Prompt A:
In the post about the Allais paradox with grades, list each outcome offered in option B.1 along with its probability.
Prompt B:
According to the post about the Allais paradox with grades, what does the author want to use as payoffs instead of money?
Prompt C:
Resume the post about recreating the Allais paradox with grades after its final sentence.

Excerpted text:
+===+

# Can I recreate an experiment on Allais paradox using student grades as payoffs?

For a project in experimental economics, I thought of doing something related to expected utility theory/prospect theory, but using grades instead of money.

Is this reformulation of the Allais paradox conceptually right or not?

Problem 1.1:
Consider the following scenario:
A.1 – you can get an B+ with probability 100%
B.1 – you can get A with probability 10% or get B+ with probability 89% or not passing the exam with probability 1%.
+
A.2 – you can get B+ with probability 11% or not passing the exam with probability 89%,
B
.2 – you can get A with probability 10% or not pass the exam with probability 90%.*

Then I will modify the problem to see if for higher stakes student's preferences change.

+===+

Entries shown:
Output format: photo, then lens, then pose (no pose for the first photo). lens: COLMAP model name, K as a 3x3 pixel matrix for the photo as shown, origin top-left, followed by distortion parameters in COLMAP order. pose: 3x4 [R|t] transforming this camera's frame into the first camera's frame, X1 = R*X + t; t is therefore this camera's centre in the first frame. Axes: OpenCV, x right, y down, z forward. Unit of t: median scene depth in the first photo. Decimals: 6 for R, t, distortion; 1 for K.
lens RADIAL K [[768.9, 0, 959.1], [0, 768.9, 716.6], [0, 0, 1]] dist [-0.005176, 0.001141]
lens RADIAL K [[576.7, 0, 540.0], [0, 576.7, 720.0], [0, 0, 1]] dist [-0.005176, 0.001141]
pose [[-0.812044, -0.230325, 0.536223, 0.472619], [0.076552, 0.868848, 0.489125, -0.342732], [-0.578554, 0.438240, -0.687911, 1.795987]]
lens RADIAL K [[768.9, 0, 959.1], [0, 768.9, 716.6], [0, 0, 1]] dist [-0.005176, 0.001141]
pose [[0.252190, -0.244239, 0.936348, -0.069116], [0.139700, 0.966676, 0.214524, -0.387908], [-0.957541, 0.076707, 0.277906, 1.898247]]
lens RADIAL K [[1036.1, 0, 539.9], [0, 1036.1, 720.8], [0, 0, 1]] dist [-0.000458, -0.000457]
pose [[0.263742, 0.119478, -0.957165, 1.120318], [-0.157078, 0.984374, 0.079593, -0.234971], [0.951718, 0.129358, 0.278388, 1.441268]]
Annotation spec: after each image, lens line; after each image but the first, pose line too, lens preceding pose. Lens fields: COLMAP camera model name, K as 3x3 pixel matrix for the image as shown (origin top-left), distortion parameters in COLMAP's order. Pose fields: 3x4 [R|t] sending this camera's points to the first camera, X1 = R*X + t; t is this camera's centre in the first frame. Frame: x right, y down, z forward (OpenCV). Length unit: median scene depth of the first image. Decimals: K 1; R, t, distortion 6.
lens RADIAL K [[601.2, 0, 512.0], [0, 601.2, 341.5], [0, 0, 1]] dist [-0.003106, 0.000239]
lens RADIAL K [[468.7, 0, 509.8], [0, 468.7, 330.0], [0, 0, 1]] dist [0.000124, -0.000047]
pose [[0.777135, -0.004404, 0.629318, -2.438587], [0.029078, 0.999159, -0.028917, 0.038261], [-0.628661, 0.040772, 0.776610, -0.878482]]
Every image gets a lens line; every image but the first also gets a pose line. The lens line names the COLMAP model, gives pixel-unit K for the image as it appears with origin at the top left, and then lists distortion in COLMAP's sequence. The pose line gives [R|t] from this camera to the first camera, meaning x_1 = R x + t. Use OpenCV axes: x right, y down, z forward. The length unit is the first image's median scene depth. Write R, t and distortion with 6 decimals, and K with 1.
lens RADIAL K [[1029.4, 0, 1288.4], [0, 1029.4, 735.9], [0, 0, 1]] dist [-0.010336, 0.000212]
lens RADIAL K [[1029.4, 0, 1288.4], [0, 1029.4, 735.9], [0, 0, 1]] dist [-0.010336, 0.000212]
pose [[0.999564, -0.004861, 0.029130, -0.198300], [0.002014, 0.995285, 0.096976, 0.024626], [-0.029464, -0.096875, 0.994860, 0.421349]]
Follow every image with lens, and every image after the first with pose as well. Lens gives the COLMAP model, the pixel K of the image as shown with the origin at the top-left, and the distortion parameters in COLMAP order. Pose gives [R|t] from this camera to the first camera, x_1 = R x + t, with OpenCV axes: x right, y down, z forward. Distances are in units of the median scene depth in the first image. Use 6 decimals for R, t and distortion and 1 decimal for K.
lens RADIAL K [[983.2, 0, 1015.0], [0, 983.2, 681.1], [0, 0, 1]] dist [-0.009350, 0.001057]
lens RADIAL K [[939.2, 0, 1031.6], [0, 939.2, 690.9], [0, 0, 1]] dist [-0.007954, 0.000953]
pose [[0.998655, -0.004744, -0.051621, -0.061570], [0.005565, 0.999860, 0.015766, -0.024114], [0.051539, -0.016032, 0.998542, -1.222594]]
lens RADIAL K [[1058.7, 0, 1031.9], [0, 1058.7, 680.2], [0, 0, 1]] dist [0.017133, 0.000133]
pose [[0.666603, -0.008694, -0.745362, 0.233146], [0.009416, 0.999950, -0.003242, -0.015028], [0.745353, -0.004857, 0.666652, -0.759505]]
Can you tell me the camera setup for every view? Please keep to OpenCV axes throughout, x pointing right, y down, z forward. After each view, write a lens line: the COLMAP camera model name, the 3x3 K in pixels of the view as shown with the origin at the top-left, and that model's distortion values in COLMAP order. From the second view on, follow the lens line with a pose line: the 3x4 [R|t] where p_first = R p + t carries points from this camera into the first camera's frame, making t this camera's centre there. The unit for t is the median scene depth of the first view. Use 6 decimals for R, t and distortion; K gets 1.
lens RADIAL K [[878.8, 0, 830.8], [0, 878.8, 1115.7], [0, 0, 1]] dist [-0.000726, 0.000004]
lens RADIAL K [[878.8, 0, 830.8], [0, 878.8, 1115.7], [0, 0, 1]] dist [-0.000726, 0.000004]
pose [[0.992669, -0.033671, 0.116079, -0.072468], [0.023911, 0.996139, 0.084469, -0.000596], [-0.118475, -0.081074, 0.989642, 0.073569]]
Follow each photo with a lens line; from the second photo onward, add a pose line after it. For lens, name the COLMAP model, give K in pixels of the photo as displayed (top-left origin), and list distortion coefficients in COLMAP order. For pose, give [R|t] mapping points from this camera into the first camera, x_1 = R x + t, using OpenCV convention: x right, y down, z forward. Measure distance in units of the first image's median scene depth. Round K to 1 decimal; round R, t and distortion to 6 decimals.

+===+

Answer box A:
- Getting an A, with probability 10%
- Getting a B+, with probability 89%
- Not passing the exam, with probability 1%

Answer box B:
Student grades.

Answer box C:
Edit: If we consider that not passing the exam gives utility = 0, (as in the Allais paradox we have the same case because it corresponds to receiving 0\$) the graph of the utility function, assuming constant marginal utility of grades would look like this: I am not sure I understand the problems outlined in the other answers. Seems to me that if we assume students maximize their expected utility and lotteries A1 and B2 (or B1 and A2) are chosen by someone, we would have

\begin{align*} 100\% \ U(B) & > 10\% \ U(A) + 89\% \ U(B) + 1\% \ U(F) \\ \\ 11\% \ U(B) + 89\% \ U(F) & < 10\% \ U(A) + 90\% \ U(F) \end{align*} which are contradictory. There is no need to assume anything about the function $$U$$ for these to be contradictory.

One runs into the usual problem of trying to elicit true preferences in a poll, but so does the original paradox.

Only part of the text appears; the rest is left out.